* _Excerpt to read_:
GrabYourPitchforks/utf8char_ecosystem.md

## utf8char_ecosystem.md

      
    Raw
  

              utf8char_ecosystem.md
            
          
    Motivations and driving principles behind the Utf8Char proposal

Utf8Char is synonymous with Char: they represent a single UTF-8 code unit and a single UTF-16 code unit, respectively. They are distinct from the integral types Byte and UInt16 in that sequences of the UTF-* code unit types are meant to represent textual data, while sequences of the integral types are meant to represent binary data.
Drawing this distinction is important. With UTF-16 data (String, Char[]), this distinction historically hasn't been a source of confusion. Developers are generally cognizant of the fact that aside from RPC, most i/o involves some kind of transcoding mechanism. Binary data doesn't come in from disk or the network in a format that can be trivially projected as a textual string; it must go through validation, recombining, and substitution. Similarly, when writing a string to disk or the network, a trivial projection is again impossible. The transcoding step must run in reverse to get the text data into the correct binary format expected by i/o.
A brief interlude on conformance and security

There is a key aspect here that is often lost in nuance. The purpose of the transcoding step isn't simply to "shrink" a string of UTF-16 code units into a string of UTF-8 code units (conveniently the same size as octets!) so that it can be blasted across the wire, or vice versa. It is to do so in such a manner that the receiver can reconstruct the original string with full fidelity.
With UTF-8, it is tempting to perform a trivial projection between the binary i/o layer (bytes) and the textual layer (UTF-8 code units). The elemental data types are the same shape, after all, so a reinterpret cast seems legal at first glance. The problem with this design is that at a certain point, one or more components will need to operate on this text. If the text is ill-formed, the components may produce undefined behavior, or they may attempt to fix up the text on-the-fly but may disagree on the final shape of the fixed-up text. This violates the "with full fidelity" aspect mentioned in the previous paragraph.
As a concrete example, consider a web application that blindly treats all incoming form data as ReadOnlySpan<byte> and attempts to interpret it as UTF-8. Within the context of this single web application, there may not be a problem with this design. If the buffer contains ill-formed UTF-8, all of the APIs in the web application process might have undefined behavior as they're working with it, but they likely have consistent undefined behavior.
Web applications almost never exist as a single isolated process, however. There is undoubtedly a persistent data store - a database or other backend service. If the web application forwards the ReadOnlySpan<byte> (containing ill-formed UTF-8) through to these layers, the backend layers could look at the same sequence of bytes and process them differently. Perhaps Component A is using varchar(UTF8) for its backend storage but Component B is using nvarchar for its backend storage. There is now a mismatch - a loss of fidelity - between these two systems.

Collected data
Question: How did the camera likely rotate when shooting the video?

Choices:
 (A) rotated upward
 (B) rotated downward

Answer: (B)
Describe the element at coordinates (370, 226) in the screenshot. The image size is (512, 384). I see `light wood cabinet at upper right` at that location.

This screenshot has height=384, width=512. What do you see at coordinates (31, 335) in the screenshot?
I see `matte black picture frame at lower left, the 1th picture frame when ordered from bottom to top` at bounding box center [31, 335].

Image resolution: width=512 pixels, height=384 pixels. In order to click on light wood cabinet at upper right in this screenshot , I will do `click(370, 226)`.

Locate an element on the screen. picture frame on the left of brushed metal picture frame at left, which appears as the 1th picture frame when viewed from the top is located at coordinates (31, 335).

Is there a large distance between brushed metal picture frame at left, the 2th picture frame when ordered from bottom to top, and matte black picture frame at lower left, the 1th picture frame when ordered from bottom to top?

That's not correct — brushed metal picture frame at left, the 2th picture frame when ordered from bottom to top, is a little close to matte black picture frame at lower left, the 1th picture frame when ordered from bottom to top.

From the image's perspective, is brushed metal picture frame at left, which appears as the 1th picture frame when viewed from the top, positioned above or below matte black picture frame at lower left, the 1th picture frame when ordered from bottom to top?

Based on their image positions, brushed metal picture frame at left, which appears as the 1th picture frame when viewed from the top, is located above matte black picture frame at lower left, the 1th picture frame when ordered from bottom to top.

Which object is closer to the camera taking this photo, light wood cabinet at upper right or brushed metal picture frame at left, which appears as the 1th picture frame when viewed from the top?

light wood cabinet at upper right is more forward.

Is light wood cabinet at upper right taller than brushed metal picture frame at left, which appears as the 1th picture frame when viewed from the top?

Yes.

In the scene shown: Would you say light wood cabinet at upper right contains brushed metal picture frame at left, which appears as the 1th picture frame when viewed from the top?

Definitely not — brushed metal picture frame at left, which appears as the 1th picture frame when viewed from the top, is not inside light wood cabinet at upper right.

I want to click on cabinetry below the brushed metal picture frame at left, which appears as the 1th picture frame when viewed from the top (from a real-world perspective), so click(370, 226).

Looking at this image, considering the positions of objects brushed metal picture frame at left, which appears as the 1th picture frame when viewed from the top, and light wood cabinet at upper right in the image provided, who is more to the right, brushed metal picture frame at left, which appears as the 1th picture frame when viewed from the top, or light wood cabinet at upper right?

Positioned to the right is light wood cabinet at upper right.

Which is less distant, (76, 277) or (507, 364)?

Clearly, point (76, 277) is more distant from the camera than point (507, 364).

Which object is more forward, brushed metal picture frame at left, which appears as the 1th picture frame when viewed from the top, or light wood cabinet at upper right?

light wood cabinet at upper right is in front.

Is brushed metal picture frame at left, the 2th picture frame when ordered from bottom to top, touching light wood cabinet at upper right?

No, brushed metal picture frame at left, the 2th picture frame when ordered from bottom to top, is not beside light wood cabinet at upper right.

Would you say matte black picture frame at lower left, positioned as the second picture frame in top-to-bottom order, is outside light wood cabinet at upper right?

==

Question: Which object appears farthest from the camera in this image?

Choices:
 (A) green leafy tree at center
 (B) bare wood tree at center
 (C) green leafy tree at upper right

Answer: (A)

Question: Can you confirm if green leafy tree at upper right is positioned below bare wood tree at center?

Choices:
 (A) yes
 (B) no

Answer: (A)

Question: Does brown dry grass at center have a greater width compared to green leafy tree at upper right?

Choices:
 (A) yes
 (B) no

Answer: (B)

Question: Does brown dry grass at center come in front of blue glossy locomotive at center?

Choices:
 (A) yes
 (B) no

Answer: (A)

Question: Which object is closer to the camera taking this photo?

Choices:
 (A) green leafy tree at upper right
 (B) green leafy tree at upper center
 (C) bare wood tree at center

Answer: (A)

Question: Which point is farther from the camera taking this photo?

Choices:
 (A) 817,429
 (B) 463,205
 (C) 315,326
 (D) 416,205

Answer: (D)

* * *

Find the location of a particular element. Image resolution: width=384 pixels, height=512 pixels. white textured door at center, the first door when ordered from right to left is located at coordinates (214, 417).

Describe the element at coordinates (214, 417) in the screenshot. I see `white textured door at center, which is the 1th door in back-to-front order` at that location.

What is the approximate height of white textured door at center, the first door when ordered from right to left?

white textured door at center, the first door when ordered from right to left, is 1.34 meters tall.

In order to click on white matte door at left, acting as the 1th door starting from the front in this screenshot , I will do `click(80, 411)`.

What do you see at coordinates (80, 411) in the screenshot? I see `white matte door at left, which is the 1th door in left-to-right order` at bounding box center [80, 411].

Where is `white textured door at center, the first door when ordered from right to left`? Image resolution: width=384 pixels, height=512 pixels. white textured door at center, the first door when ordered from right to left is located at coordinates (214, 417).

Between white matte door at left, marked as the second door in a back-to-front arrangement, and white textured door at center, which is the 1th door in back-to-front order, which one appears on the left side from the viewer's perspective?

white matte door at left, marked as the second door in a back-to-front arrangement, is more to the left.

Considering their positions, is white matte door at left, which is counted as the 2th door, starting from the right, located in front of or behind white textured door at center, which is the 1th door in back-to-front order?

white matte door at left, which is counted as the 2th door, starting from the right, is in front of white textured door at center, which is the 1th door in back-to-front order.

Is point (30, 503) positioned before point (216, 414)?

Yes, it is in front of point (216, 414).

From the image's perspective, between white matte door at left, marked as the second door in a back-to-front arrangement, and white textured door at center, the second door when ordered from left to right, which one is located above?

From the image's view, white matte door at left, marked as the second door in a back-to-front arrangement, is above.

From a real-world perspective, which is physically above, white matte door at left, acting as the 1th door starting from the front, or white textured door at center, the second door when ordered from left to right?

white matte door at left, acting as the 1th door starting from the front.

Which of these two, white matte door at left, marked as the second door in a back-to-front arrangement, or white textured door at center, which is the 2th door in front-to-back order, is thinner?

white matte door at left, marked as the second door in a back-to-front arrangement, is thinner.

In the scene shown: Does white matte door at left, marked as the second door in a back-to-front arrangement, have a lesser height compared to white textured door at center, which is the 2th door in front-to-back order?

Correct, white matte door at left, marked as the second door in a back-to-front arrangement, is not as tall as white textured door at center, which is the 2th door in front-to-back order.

* _Exercises_:
A. In the Utf8Char write-up, which backend storage types do Component A and Component B use?
B. Rewrite the paragraph of the Utf8Char write-up that begins "Drawing this distinction is important" as a short bulleted list that keeps its main facts.
C. Pick up the Utf8Char write-up after its final sentence and continue it.

* _Task-by-task outputs_:
A. Component A uses varchar(UTF8), and Component B uses nvarchar.

B.
- The distinction between textual and binary data matters.
- With UTF-16 data (String, Char[]), it historically hasn't caused confusion.
- Developers generally know that, apart from RPC, most i/o involves transcoding.
- Incoming binary data from disk or the network can't be trivially projected as a textual string. It must go through validation, recombining, and substitution.
- Writing a string to disk or the network can't be a trivial projection either. Transcoding must run in reverse to produce the binary format that i/o expects.

C.
This places us into a somewhat peculiar position with respect to security. We generally think of CVEs as affecting individual frameworks or individual applications, but this underrepresents a class of issues best described as "the API surface leads developers to writing applications which appear secure in isolation but which are in fact dangerous when used in conjunction with other applications."
Some examples of where vulnerabilities arise due to the interplay of components which handle ill-formed sequences UTF-8 differently:

CVE-2017-7653, where Eclipse Mosquitto is not itself exploitable but where it can be leveraged by a malicious user to forward an ill-formed payload to a victim user, resulting in DoS against that user (not against the service).
CVE-2015-3438, where WordPress sites are vulnerable to XSS if a commenter submits a comment containing ill-formed UTF-8 and WordPress sends that ill-formed sequence to MySQL, which before persistence will modify the text in a manner unanticipated by WordPress.

These issues tend to go underreported in the public sphere because the attack often must be tailored to a specific deployment or configuration of an application.
Back to Utf8Char

The proposal ultimately is to have ReadOnlySpan<Utf8Char> represent well-formed UTF-8 text data as much as possible. This mirrors ReadOnlySpan<Char>, which generally represents well-formed UTF-16 text data. In both cases it's possible for a developer to intentionally create ill-formed payloads by creating and populating a Utf8Char[] or Char[] with garbage and then producing a span over that buffer. But since developers tend not to take such actions intentionally this shouldn't be a problem in practice. The standard way of getting a ReadOnlySpan<Utf8Char> from a ReadOnlySpan<byte> would be to use a factory that validates (and massages if necessary) the input data. This matches the behavior developers already expect when going from a byte sequence to a UTF-16 char sequence.
There are cases where the text span may not represent a standalone well-formed sequence. This can occur when text data is being operated on in a chunked fashion, and an ill-formed span is generated from a larger well-formed sequence that has been split across a multi-code unit boundary. A UTF-16 example is the well-formed sequence [ D808 DF45 ] chunked into the ill-formed subsequences [ D808 ] and [ DF45 ]. A UTF-8 example is the well-formed sequence [ F0 92 8D 85 ] chunked into the ill-formed sequences [ F0 ] and [ 92 8D 85 ]. The Framework should provide OperationStatus-based APIs as much as possible to allow for chunked inputs, with the expectation that assuming unlimited memory the concatenation of all chunks would result in a well-formed supersequence.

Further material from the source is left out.